## EXERCISE GOAL
Convert the lines from the line containing "phylum: Chordata" to the line containing "common name: American goldfinch", both included, into a Markdown table with the columns Row and Line, leaving out blank lines.

— Begin MATERIAL FOR THE TASK —

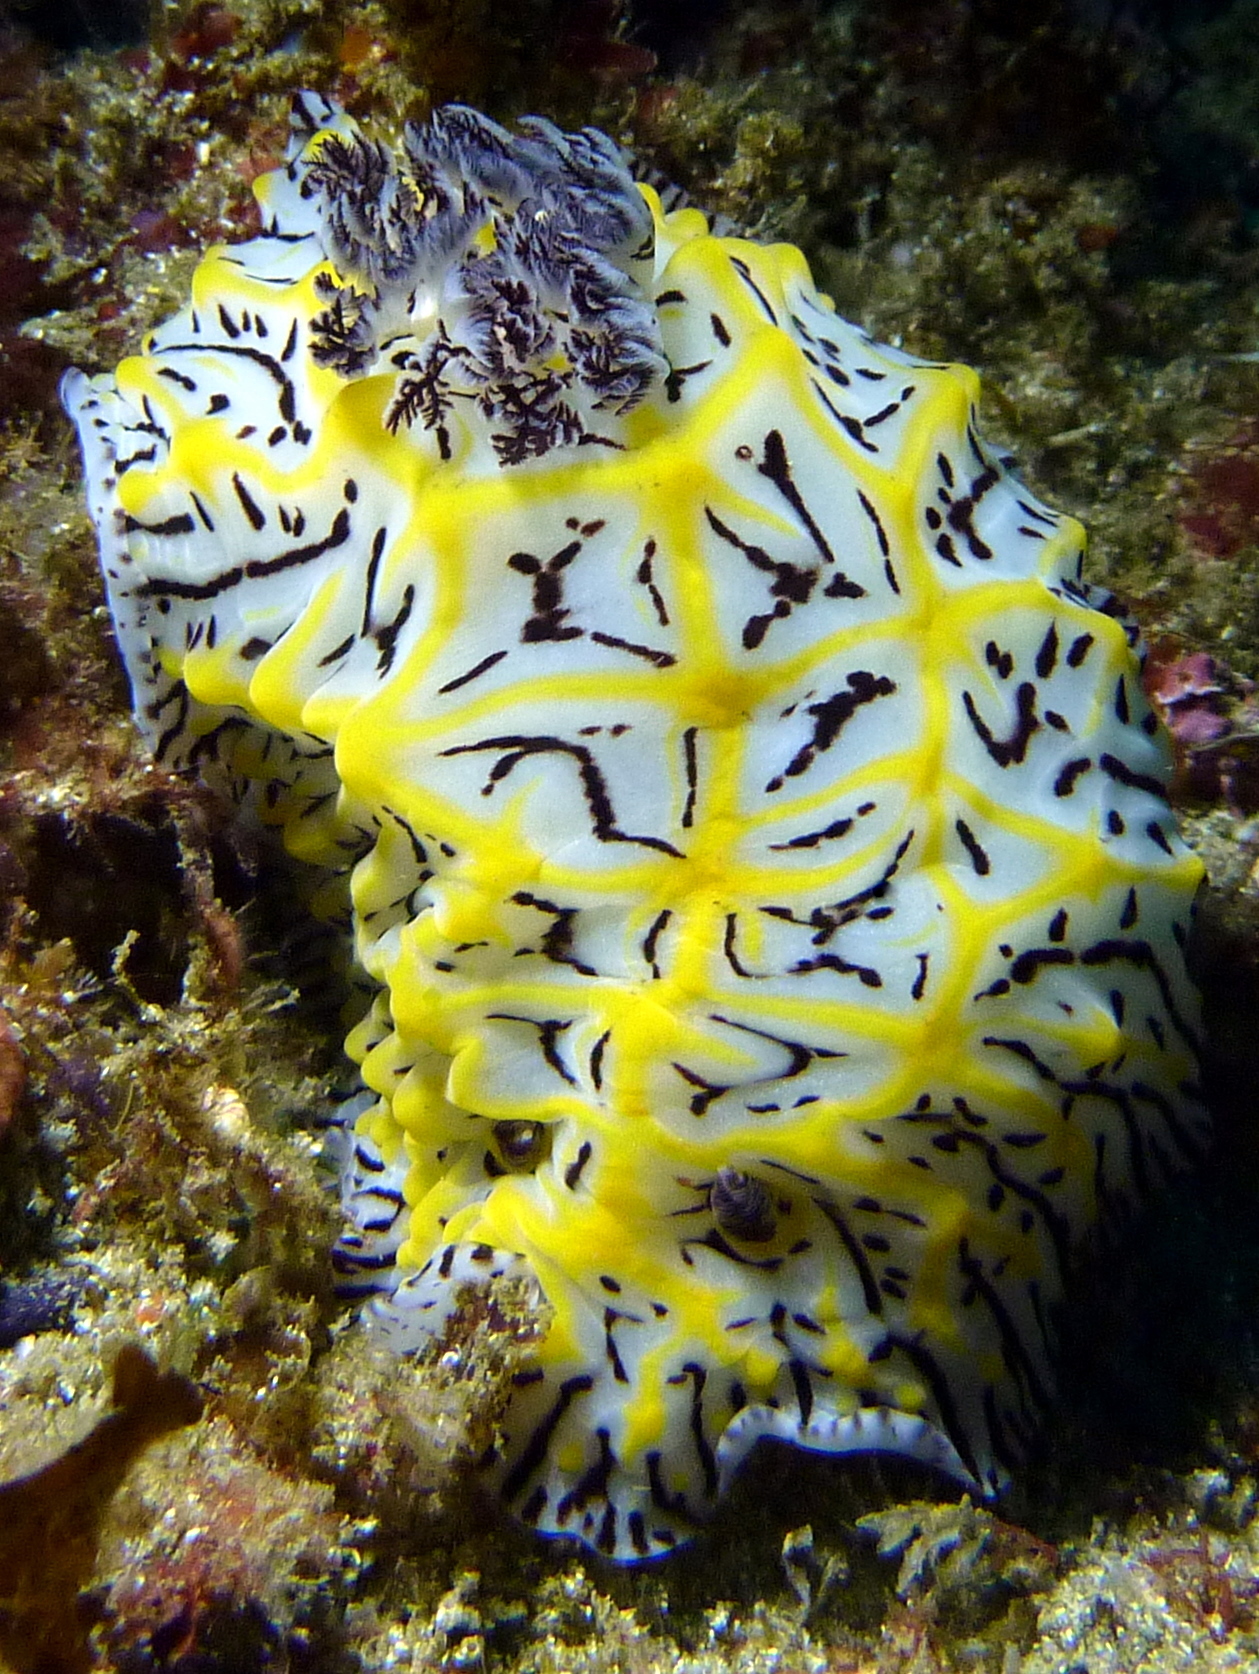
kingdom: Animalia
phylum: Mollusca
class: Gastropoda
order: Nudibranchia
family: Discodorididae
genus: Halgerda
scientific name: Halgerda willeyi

— End MATERIAL FOR THE TASK —
— Begin MATERIAL FOR THE TASK —

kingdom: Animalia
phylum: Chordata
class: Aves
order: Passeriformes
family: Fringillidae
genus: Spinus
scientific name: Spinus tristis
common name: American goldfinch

— End MATERIAL FOR THE TASK —

## RESPONSE TO THIS EXERCISE
| Row | Line |
|---|---|
| 1 | phylum: Chordata |
| 2 | class: Aves |
| 3 | order: Passeriformes |
| 4 | family: Fringillidae |
| 5 | genus: Spinus |
| 6 | scientific name: Spinus tristis |
| 7 | common name: American goldfinch |